-- Opening Marker --
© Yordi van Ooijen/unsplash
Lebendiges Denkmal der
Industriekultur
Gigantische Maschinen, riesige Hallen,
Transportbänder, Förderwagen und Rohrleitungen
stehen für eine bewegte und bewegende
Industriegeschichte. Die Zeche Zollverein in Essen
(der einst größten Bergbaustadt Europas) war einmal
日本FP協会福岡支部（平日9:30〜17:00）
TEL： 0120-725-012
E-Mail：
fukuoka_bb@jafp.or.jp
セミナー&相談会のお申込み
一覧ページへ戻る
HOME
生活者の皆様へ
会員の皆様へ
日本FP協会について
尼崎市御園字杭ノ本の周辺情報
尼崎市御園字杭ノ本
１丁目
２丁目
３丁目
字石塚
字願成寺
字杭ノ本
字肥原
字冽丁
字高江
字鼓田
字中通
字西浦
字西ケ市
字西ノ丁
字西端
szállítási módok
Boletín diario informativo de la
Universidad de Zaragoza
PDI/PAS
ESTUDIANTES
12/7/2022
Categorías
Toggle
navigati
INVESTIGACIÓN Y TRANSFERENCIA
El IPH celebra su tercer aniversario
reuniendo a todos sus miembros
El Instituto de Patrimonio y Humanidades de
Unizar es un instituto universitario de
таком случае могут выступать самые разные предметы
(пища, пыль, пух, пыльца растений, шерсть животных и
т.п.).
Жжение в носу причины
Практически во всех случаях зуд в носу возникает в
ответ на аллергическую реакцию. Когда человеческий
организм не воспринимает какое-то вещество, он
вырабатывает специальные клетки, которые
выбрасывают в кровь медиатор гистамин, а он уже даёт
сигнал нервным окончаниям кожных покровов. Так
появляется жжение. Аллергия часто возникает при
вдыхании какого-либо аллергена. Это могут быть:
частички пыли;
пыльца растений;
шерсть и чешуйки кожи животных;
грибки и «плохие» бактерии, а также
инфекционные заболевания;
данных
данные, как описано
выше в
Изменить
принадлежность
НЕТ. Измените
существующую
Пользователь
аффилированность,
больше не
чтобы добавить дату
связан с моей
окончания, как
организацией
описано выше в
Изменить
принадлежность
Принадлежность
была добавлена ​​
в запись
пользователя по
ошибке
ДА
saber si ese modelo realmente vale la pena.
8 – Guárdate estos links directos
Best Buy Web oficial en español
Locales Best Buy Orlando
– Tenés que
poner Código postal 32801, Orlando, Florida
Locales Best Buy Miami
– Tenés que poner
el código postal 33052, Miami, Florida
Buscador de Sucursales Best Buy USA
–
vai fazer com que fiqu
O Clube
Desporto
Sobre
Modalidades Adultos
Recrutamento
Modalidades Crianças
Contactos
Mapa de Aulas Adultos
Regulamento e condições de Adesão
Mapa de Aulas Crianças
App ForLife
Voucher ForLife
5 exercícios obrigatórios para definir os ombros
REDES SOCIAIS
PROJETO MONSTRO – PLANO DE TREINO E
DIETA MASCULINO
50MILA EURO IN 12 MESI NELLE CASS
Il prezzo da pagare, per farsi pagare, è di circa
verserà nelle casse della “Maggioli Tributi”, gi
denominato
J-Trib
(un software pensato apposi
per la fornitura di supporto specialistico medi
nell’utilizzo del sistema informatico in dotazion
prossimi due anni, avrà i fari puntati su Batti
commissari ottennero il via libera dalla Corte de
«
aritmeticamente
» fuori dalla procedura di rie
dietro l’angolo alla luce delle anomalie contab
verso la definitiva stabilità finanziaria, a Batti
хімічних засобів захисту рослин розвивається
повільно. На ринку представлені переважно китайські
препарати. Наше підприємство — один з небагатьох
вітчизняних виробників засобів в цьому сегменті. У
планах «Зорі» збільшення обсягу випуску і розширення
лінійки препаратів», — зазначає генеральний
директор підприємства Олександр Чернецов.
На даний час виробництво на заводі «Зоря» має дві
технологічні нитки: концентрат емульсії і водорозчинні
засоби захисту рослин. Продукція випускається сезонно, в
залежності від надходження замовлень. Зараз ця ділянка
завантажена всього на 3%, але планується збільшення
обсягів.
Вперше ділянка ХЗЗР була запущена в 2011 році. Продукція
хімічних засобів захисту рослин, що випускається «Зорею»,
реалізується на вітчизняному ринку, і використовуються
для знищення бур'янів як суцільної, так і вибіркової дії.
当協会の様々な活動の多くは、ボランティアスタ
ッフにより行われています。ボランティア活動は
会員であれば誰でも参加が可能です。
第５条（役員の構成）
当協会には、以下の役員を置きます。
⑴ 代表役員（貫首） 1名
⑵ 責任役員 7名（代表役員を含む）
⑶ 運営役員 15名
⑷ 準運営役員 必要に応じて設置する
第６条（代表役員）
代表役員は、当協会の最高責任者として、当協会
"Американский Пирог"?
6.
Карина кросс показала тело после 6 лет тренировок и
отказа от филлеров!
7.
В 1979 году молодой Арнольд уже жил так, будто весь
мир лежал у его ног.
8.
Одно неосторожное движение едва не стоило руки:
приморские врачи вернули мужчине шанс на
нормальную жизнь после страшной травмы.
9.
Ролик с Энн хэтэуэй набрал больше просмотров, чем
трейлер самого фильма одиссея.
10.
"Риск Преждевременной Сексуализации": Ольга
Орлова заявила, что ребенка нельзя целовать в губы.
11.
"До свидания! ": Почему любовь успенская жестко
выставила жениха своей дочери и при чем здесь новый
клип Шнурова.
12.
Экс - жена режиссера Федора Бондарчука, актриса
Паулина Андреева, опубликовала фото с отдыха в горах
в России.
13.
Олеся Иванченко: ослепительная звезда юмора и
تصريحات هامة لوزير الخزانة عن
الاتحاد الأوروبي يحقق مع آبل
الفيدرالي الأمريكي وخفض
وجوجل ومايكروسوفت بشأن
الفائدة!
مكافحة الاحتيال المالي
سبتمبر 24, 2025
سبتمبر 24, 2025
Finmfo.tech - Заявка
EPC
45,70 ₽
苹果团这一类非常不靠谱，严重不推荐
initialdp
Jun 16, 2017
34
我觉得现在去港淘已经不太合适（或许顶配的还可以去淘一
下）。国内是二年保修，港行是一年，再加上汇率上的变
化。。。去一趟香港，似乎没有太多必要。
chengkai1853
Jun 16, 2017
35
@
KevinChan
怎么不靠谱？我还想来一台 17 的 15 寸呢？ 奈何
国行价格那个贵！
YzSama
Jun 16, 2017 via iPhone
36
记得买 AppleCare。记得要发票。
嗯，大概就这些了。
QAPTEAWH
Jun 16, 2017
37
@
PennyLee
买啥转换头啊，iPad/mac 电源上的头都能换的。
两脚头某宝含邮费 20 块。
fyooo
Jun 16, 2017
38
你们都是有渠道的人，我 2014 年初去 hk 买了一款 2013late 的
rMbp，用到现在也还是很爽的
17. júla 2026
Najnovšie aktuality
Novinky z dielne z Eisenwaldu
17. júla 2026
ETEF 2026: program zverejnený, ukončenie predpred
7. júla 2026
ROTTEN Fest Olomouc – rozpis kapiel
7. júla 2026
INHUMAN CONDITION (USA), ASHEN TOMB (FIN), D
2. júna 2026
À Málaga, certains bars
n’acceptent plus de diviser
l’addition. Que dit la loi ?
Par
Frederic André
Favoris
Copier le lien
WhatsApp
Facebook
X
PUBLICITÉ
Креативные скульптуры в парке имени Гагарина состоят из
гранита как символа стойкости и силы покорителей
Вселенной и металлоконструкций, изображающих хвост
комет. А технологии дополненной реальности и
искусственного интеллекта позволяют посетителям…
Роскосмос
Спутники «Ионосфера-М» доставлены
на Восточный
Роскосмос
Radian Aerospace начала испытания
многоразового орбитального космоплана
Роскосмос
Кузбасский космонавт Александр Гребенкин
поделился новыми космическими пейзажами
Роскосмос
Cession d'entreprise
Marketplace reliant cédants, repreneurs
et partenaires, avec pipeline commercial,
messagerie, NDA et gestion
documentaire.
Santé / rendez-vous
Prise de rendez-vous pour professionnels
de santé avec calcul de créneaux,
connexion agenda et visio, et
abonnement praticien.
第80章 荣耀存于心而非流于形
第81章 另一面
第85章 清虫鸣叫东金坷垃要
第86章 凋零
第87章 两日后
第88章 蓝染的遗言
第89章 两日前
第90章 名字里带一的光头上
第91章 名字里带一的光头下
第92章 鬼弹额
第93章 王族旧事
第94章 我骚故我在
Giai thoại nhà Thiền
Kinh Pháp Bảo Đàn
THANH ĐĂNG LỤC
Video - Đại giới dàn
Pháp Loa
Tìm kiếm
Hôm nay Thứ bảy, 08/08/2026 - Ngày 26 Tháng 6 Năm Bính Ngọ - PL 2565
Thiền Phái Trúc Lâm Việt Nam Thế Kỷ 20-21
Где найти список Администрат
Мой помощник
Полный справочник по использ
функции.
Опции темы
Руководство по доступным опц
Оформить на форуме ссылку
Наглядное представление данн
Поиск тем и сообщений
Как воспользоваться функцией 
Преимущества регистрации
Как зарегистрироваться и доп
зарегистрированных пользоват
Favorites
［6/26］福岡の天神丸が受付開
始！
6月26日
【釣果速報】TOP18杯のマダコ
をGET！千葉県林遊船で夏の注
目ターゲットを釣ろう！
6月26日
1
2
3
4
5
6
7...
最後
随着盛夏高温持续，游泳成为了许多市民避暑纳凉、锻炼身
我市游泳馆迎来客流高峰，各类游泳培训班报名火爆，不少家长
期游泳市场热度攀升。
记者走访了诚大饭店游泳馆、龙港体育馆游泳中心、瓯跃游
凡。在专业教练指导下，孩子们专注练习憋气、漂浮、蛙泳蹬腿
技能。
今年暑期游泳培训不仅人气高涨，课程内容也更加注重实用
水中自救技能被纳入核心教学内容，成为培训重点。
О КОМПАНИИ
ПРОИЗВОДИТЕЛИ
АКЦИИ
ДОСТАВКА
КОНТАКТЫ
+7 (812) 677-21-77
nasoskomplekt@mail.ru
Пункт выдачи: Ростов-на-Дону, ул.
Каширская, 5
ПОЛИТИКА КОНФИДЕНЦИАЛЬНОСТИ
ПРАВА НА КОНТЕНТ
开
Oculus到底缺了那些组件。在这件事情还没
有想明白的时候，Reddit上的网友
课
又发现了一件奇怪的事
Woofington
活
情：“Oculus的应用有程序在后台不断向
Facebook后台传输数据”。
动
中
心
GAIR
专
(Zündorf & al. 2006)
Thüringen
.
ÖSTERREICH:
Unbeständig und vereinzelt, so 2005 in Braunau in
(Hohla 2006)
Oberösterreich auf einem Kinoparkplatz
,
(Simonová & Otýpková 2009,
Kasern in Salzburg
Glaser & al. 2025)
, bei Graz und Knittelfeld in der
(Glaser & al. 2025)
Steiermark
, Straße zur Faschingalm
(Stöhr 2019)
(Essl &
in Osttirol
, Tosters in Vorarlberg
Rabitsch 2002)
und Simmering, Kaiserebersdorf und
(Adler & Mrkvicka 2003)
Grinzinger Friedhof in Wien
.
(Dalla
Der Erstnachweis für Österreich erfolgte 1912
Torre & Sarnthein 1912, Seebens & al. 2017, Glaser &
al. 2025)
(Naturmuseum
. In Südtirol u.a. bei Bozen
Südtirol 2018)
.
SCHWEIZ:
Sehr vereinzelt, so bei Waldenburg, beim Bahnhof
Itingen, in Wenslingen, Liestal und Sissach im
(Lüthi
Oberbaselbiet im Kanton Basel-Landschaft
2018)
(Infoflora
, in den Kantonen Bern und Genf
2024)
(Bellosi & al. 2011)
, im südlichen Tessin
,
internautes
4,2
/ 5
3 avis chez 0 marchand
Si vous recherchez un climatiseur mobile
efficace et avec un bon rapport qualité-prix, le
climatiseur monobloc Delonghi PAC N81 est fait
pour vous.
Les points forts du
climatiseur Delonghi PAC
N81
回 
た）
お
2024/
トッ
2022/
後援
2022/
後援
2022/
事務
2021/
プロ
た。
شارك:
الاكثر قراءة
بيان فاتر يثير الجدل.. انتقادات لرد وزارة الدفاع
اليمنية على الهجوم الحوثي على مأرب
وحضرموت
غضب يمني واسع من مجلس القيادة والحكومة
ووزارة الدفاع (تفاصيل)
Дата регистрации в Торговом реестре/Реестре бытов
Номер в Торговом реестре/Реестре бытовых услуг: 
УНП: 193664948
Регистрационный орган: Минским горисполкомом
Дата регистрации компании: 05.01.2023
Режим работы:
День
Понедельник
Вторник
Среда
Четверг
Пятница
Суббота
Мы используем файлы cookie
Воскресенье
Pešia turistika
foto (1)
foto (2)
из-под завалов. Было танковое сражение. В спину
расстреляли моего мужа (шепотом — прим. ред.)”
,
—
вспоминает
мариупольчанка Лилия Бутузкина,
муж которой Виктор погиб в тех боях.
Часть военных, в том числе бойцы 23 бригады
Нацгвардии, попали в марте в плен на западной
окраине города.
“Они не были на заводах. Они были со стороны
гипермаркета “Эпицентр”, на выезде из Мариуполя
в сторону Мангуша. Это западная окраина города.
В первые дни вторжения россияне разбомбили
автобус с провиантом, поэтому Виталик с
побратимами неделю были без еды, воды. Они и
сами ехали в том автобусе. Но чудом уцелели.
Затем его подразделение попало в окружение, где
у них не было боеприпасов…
-- Closing Marker --
Your assignment:
Update the stretch of lines from the first one through the line containing "Recrutamento" by replacing "Best Buy" with "Walmart", leaving everything else unchanged.

Result:
© Yordi van Ooijen/unsplash
Lebendiges Denkmal der
Industriekultur
Gigantische Maschinen, riesige Hallen,
Transportbänder, Förderwagen und Rohrleitungen
stehen für eine bewegte und bewegende
Industriegeschichte. Die Zeche Zollverein in Essen
(der einst größten Bergbaustadt Europas) war einmal
日本FP協会福岡支部（平日9:30〜17:00）
TEL： 0120-725-012
E-Mail：
fukuoka_bb@jafp.or.jp
セミナー&相談会のお申込み
一覧ページへ戻る
HOME
生活者の皆様へ
会員の皆様へ
日本FP協会について
尼崎市御園字杭ノ本の周辺情報
尼崎市御園字杭ノ本
１丁目
２丁目
３丁目
字石塚
字願成寺
字杭ノ本
字肥原
字冽丁
字高江
字鼓田
字中通
字西浦
字西ケ市
字西ノ丁
字西端
szállítási módok
Boletín diario informativo de la
Universidad de Zaragoza
PDI/PAS
ESTUDIANTES
12/7/2022
Categorías
Toggle
navigati
INVESTIGACIÓN Y TRANSFERENCIA
El IPH celebra su tercer aniversario
reuniendo a todos sus miembros
El Instituto de Patrimonio y Humanidades de
Unizar es un instituto universitario de
таком случае могут выступать самые разные предметы
(пища, пыль, пух, пыльца растений, шерсть животных и
т.п.).
Жжение в носу причины
Практически во всех случаях зуд в носу возникает в
ответ на аллергическую реакцию. Когда человеческий
организм не воспринимает какое-то вещество, он
вырабатывает специальные клетки, которые
выбрасывают в кровь медиатор гистамин, а он уже даёт
сигнал нервным окончаниям кожных покровов. Так
появляется жжение. Аллергия часто возникает при
вдыхании какого-либо аллергена. Это могут быть:
частички пыли;
пыльца растений;
шерсть и чешуйки кожи животных;
грибки и «плохие» бактерии, а также
инфекционные заболевания;
данных
данные, как описано
выше в
Изменить
принадлежность
НЕТ. Измените
существующую
Пользователь
аффилированность,
больше не
чтобы добавить дату
связан с моей
окончания, как
организацией
описано выше в
Изменить
принадлежность
Принадлежность
была добавлена ​​
в запись
пользователя по
ошибке
ДА
saber si ese modelo realmente vale la pena.
8 – Guárdate estos links directos
Walmart Web oficial en español
Locales Walmart Orlando
– Tenés que
poner Código postal 32801, Orlando, Florida
Locales Walmart Miami
– Tenés que poner
el código postal 33052, Miami, Florida
Buscador de Sucursales Walmart USA
–
vai fazer com que fiqu
O Clube
Desporto
Sobre
Modalidades Adultos
Recrutamento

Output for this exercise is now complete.